▶ _DATA TO EXAMINE_:
------------------------------------------------

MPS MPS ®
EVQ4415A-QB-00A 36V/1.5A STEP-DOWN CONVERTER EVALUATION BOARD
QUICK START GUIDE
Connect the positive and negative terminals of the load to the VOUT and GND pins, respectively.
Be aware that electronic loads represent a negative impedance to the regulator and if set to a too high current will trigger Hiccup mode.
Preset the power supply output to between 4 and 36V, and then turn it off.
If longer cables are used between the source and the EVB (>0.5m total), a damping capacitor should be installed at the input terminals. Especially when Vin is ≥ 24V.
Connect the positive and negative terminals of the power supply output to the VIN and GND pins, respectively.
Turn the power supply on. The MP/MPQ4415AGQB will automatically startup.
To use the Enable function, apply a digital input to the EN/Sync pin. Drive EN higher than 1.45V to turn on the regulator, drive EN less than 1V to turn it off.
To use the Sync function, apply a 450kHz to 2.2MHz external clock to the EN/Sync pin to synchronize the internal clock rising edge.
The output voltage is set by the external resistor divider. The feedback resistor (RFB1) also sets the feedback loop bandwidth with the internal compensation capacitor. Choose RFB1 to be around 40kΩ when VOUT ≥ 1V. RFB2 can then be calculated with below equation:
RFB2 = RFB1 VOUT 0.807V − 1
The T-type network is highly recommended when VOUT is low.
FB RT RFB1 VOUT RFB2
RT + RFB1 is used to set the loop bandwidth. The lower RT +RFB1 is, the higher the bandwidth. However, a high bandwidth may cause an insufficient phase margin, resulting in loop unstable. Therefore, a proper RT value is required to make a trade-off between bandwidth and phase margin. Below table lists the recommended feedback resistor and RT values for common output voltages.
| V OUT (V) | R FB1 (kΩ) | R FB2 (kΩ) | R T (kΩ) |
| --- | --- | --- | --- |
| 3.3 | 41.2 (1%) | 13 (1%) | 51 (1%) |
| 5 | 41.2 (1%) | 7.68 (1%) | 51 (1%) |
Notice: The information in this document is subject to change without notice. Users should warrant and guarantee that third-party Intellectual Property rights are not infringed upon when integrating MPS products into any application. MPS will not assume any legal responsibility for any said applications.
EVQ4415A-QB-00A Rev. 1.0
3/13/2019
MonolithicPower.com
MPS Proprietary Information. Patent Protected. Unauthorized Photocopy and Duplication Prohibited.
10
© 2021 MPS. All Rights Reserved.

------------------------------------------------

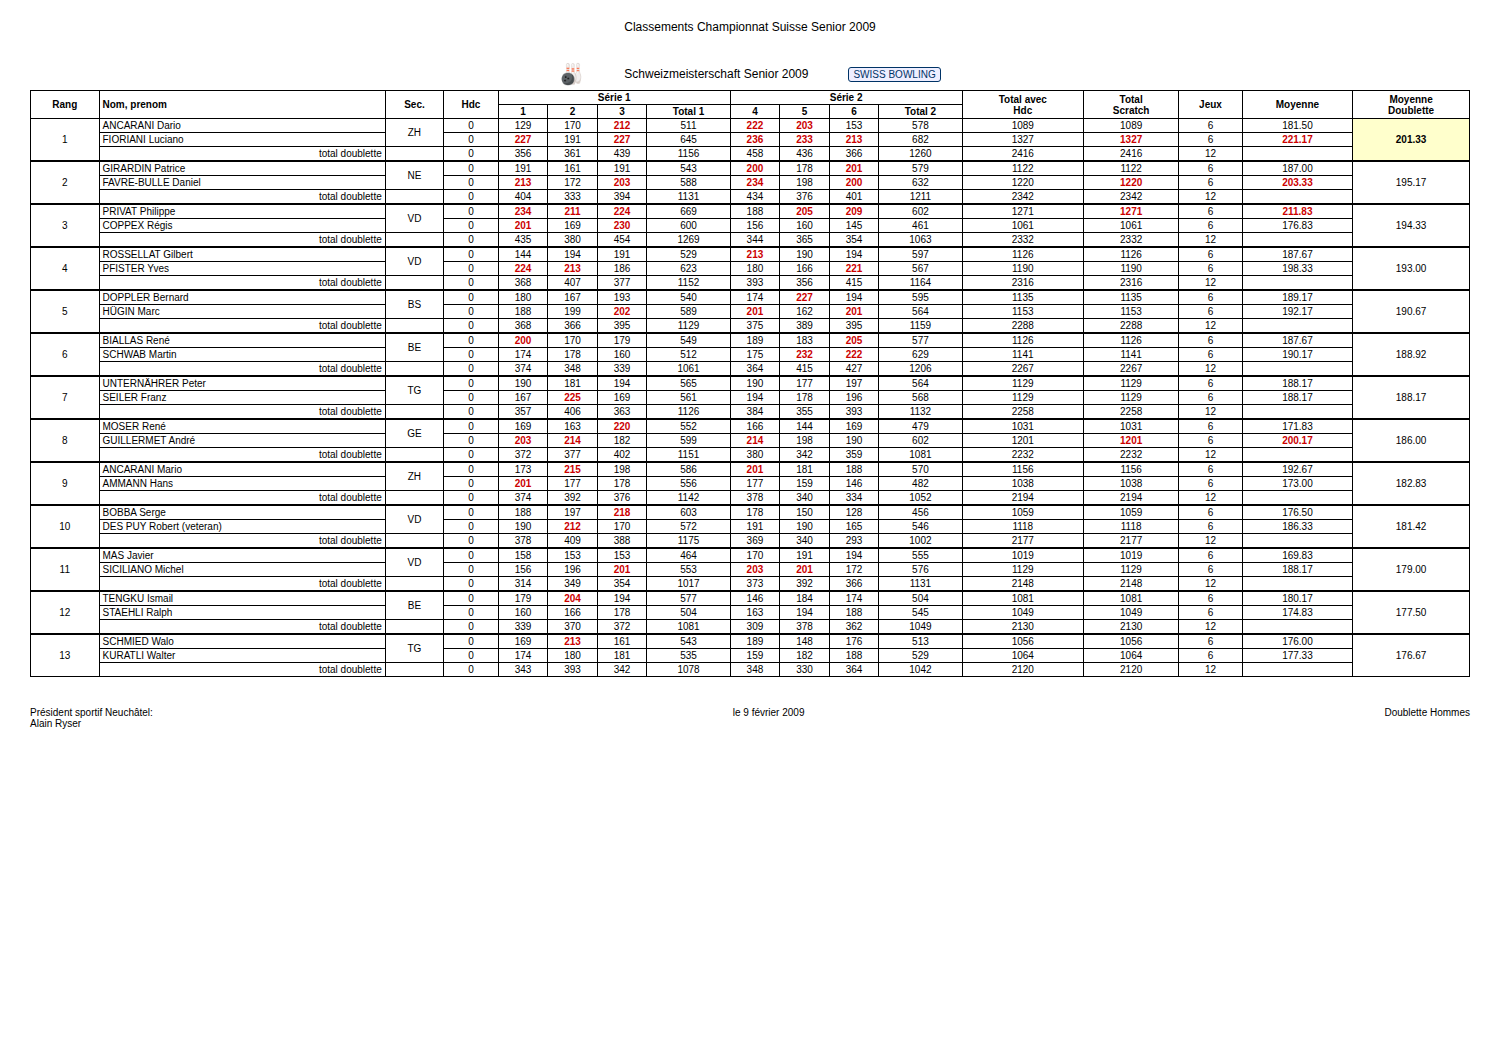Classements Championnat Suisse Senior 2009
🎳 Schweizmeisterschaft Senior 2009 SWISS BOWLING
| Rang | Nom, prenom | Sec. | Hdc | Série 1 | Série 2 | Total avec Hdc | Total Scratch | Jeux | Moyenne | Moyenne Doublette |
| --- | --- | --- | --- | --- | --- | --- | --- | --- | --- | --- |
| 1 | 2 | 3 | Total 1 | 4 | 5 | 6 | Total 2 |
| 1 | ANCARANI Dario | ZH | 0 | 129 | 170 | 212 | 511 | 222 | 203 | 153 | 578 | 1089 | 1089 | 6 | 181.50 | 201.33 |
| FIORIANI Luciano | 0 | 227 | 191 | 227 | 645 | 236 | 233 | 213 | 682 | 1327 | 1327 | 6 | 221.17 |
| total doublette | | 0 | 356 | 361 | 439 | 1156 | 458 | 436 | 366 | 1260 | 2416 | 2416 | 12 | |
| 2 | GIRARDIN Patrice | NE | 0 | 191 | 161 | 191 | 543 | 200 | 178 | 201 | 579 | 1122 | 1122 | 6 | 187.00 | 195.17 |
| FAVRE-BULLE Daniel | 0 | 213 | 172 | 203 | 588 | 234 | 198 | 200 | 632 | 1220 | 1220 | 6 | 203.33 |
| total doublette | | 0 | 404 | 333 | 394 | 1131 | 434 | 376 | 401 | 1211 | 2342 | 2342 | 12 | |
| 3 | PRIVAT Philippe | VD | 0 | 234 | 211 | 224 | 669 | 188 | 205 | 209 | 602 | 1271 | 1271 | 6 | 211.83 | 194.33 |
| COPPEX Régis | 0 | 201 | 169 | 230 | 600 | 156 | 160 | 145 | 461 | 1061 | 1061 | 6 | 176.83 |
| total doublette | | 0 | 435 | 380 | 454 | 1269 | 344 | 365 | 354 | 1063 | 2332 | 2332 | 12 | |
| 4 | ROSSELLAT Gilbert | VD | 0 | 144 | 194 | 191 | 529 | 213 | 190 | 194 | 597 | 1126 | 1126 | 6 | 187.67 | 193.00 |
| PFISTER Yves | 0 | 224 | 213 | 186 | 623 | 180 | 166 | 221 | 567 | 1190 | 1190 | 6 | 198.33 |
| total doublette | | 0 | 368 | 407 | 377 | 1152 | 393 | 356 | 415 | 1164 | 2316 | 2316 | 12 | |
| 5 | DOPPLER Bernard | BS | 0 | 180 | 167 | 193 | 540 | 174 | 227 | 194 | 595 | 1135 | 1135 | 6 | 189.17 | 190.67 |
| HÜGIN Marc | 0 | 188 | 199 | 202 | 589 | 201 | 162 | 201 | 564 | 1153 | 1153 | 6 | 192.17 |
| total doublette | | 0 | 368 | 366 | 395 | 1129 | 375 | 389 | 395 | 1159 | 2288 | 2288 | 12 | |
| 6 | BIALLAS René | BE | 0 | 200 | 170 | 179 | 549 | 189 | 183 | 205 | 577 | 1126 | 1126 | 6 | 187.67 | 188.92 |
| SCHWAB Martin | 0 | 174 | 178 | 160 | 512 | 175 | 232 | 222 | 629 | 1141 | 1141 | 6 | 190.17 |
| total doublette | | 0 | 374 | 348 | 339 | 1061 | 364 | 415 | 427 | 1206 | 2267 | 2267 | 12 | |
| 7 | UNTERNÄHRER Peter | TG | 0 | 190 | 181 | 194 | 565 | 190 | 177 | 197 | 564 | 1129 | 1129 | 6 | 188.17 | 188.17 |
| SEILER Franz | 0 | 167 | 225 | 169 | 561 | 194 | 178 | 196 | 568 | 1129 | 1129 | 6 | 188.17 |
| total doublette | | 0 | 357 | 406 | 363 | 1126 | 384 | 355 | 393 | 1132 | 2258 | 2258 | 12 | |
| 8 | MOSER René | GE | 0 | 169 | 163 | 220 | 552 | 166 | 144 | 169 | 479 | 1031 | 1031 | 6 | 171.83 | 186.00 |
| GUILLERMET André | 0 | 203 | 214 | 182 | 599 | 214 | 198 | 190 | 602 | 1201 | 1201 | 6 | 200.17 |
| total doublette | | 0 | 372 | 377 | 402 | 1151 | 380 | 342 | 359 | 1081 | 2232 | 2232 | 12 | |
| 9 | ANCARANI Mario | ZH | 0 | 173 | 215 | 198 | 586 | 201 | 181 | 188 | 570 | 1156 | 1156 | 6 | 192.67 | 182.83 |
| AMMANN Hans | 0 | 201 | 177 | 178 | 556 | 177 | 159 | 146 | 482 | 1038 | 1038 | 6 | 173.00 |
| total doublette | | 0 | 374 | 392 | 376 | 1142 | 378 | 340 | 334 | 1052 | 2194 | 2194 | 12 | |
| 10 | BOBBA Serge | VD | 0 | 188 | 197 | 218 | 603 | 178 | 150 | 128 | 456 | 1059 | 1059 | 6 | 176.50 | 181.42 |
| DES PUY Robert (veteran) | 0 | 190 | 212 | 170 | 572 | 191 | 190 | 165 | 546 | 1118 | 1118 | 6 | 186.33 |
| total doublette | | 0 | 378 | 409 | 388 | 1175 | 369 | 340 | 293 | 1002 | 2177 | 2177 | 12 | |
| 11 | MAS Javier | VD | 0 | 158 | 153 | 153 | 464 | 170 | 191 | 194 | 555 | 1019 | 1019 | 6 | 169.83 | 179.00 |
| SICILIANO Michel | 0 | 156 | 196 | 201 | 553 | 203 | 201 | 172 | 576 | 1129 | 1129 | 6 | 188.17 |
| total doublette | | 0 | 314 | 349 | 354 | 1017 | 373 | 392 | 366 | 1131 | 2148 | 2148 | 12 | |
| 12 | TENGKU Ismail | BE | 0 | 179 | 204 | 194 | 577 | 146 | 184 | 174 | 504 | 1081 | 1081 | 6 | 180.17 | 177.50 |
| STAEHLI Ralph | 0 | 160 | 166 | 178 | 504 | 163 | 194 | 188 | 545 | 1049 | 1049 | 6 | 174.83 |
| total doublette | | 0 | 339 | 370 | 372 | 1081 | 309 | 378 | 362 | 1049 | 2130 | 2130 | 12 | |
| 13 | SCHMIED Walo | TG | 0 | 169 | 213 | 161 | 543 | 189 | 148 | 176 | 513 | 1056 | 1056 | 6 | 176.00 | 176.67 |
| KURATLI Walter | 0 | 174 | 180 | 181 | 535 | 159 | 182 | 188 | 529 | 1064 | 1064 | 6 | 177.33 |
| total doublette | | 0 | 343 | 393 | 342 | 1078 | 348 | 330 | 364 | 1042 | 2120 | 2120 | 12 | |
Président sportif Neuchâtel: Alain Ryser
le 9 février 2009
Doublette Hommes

------------------------------------------------

▶ _PROMPT_:
Write down, word for word, the lines above from the one containing "SICILIANO Michel |" through the one containing "2120 | 12 | |", both ends included.

▶ _FINISHED TASK_:
| SICILIANO Michel | 0 | 156 | 196 | 201 | 553 | 203 | 201 | 172 | 576 | 1129 | 1129 | 6 | 188.17 |
| total doublette | | 0 | 314 | 349 | 354 | 1017 | 373 | 392 | 366 | 1131 | 2148 | 2148 | 12 | |
| 12 | TENGKU Ismail | BE | 0 | 179 | 204 | 194 | 577 | 146 | 184 | 174 | 504 | 1081 | 1081 | 6 | 180.17 | 177.50 |
| STAEHLI Ralph | 0 | 160 | 166 | 178 | 504 | 163 | 194 | 188 | 545 | 1049 | 1049 | 6 | 174.83 |
| total doublette | | 0 | 339 | 370 | 372 | 1081 | 309 | 378 | 362 | 1049 | 2130 | 2130 | 12 | |
| 13 | SCHMIED Walo | TG | 0 | 169 | 213 | 161 | 543 | 189 | 148 | 176 | 513 | 1056 | 1056 | 6 | 176.00 | 176.67 |
| KURATLI Walter | 0 | 174 | 180 | 181 | 535 | 159 | 182 | 188 | 529 | 1064 | 1064 | 6 | 177.33 |
| total doublette | | 0 | 343 | 393 | 342 | 1078 | 348 | 330 | 364 | 1042 | 2120 | 2120 | 12 | |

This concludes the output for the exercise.